Some number of years ago I read about the three advents.  I think I’ve told you this before.  There was a scholar who shared that in the church’s more mystical traditions it’s always been understood that there are three Advents – three arrivals of Jesus, as the word “advent” means coming or arrival.  The first advent is the coming of Jesus being born into the world.  The second advent is the coming of Jesus into our hearts.  And the third advent is the coming of Jesus at the end of times.
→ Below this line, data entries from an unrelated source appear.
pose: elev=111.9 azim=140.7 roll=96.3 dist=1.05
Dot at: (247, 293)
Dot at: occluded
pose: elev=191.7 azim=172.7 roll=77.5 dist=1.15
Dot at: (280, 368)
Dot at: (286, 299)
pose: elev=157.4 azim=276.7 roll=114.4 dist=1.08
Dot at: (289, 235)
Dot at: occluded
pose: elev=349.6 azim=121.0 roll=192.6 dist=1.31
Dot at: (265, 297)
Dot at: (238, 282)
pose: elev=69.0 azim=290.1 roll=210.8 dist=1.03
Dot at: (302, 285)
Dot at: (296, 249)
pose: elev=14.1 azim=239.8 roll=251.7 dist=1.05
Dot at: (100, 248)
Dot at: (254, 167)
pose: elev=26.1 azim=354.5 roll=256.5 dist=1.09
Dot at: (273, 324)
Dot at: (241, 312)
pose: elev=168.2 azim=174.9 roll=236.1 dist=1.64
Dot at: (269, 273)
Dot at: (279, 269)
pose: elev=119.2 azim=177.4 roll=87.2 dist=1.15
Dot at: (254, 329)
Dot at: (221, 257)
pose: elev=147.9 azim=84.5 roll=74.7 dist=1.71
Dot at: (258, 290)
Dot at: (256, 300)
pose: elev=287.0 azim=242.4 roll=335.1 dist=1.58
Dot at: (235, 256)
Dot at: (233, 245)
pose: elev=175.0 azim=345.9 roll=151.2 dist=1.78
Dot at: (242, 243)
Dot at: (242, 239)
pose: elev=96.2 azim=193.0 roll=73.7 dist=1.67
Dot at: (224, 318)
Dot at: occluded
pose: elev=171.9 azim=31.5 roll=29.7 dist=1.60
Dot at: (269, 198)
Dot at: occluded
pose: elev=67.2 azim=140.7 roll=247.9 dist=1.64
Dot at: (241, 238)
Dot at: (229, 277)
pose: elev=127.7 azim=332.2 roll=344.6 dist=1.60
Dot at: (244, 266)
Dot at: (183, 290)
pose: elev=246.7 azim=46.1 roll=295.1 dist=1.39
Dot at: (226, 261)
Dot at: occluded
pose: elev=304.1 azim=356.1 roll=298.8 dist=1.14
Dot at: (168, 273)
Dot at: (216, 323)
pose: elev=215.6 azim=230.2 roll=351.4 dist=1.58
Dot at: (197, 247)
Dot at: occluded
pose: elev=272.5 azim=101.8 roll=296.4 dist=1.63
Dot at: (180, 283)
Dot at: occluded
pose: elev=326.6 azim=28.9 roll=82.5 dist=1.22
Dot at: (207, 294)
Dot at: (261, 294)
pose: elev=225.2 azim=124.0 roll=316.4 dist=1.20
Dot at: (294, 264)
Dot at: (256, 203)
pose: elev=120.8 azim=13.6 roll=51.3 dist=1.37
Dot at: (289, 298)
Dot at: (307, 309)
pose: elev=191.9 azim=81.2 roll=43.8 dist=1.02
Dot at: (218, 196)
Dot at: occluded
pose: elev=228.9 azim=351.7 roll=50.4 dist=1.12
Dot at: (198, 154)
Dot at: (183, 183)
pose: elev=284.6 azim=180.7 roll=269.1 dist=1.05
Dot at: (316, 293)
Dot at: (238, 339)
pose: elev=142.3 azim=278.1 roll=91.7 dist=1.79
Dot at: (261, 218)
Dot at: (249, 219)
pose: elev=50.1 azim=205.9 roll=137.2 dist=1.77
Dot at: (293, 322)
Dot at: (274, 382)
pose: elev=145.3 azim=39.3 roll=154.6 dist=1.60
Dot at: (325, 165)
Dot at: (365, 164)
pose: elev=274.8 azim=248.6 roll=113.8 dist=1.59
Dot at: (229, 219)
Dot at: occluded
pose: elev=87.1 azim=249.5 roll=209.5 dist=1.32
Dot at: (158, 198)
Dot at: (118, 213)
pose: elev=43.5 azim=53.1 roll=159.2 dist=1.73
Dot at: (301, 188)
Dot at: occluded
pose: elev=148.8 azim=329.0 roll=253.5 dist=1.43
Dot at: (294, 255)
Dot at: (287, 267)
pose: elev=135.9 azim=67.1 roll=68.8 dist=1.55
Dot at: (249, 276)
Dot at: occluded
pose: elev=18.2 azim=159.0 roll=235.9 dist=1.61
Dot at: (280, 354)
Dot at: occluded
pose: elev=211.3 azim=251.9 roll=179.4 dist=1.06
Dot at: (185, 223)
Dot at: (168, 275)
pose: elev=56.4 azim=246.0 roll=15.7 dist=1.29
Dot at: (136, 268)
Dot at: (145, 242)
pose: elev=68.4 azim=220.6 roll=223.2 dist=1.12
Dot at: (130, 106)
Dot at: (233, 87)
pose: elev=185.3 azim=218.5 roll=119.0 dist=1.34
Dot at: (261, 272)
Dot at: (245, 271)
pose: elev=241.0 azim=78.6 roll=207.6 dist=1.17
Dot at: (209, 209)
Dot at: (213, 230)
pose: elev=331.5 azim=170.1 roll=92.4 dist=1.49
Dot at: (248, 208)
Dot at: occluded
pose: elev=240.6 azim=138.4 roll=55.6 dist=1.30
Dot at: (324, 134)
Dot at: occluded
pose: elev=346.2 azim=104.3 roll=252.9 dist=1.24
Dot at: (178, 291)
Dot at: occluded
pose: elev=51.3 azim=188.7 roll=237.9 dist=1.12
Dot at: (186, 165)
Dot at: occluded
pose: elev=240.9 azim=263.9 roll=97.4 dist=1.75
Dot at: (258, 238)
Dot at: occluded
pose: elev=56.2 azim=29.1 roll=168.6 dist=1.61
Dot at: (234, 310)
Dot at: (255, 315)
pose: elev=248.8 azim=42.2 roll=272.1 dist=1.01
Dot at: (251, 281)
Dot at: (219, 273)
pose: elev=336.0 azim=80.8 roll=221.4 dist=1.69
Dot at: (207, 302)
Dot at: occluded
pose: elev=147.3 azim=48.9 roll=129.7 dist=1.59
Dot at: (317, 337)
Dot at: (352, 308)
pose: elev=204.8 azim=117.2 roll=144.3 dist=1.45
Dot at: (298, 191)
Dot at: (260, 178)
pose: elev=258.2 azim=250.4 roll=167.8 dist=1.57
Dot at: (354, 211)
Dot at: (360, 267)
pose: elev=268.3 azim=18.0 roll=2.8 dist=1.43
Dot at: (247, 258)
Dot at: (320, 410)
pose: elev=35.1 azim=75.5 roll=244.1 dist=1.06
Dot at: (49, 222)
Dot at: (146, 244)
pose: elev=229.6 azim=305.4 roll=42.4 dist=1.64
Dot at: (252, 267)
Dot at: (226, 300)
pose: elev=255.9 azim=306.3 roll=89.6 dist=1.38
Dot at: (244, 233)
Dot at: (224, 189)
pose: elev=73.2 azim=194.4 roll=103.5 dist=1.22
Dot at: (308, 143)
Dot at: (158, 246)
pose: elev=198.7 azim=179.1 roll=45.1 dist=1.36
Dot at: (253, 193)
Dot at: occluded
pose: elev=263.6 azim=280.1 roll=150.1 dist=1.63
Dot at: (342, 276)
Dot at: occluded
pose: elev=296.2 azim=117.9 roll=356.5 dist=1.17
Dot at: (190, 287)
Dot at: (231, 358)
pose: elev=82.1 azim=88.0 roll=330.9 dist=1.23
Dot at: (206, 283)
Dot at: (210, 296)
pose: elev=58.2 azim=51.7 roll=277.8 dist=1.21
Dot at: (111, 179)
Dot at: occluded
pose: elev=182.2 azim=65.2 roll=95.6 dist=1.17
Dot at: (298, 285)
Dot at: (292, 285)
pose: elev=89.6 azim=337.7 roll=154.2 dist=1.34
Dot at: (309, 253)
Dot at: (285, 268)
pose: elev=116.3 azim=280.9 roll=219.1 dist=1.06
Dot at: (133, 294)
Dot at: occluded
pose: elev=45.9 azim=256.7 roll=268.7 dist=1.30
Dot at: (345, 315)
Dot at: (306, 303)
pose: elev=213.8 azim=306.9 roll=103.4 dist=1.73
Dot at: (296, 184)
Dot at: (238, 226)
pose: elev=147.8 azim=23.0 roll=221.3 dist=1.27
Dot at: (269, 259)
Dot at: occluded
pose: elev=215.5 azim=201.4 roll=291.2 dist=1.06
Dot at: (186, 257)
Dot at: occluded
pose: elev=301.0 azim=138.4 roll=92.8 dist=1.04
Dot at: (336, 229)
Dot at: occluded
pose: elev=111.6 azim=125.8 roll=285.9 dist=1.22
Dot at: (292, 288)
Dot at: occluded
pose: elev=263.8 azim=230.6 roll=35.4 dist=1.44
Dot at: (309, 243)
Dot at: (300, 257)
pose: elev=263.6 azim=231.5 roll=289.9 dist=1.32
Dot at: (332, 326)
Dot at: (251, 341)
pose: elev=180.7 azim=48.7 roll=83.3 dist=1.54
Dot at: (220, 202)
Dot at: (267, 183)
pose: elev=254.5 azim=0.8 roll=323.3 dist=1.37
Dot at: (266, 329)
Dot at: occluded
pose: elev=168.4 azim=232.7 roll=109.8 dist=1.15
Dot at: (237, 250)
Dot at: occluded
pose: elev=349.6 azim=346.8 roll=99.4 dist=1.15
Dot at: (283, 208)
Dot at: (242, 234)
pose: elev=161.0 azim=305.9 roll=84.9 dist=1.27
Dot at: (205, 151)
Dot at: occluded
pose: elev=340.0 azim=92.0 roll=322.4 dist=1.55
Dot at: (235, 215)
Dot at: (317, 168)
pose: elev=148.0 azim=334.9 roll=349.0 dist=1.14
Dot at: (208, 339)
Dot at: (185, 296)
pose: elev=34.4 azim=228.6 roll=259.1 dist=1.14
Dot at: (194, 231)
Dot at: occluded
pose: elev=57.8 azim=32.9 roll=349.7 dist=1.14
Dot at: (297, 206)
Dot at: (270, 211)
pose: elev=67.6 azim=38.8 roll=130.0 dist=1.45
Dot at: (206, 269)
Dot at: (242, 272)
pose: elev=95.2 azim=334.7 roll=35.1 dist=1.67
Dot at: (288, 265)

And the more I’ve thought about it, the more I’m convinced that we are better at the first and third than we are the second. We are great at preparing for the birth of Jesus – every November and December we get all kinds of things ready. Gifts are bought and wrapped.  Trees are decorated. Advent wreaths are hung and candles lit.  And likewise, we pay a fair amount of attention to the third advent, although it’s perhaps not something to be proud of – we over-focus on the end times and all the trials and tribulations of what we are told will come, often at the expense of how we choose to live in the here and now

 But it’s that second Advent – the coming of Jesus into our hearts – that often gets lost in the shuffle.  And I wonder if the reason for that is because it requires the most trust.  It’s not something we can do simply by opening that box of holiday decorations and hanging all the stuff again.  Nor is it something we do simply by imagining in our minds what might – might – happen one day.  No, this second advent requires great trust of us, because welcoming Jesus into our hearts – into that most sacred of places – is to go all-in with who he is and what he has come here to be and do.  Because that second Advent is not a once-a-year thing or something destined for the far-off future.  It is happening all the time, every moment.  It’s that second advent that Mary sings about.  A song of the coming of Jesus into her heart.  A song of trust. 

Beloved, do we trust Jesus on this first Sunday of Advent?  Do we trust him to place a new song in our hearts, a song that longs to be sung at the top of our lungs, a song that boldly lays claim to all that he has done, is doing, and will be doing in our lives?

Do we trust Jesus enough to put ourselves out there for the sake of the gospel – to live our lives differently because of the melody of this new song that’s coursing through our veins, the spirit of radical love inhaled and exhaled with every breath?

Do we trust Jesus enough to head straight into our broken and hurting and fractured world – a world desperate for a new song, a world longing for something to believe and someone to trust in – do we trust Jesus enough to work with him to bring that world the wholeness and healing it so longs for?

Do we trust Jesus enough to let go – let go of all the things that get in the way of that lovely new song, all the things that would stifle our hearing and mute our voices and cause the melody to be ever-so slightly out of tune?  Do we trust Jesus enough to let go of all that and instead grab hold of what will draw us closer to each other and closer to the God who dares to tell us some amazing news?

On this first Sunday of Advent, as we prepare for the second advent, we hear the voice asking us, “Do you trust me?”  What, I wonder, will our answer be?

 In the name of the Creator, Redeemer, and Sustainer, thanks be to God – and may all of God’s people say, AMEN!



* Because sermons are meant to be preached and are therefore prepared with the emphasis on verbal presentation, the written accounts occasionally stray from proper grammar and punctuation.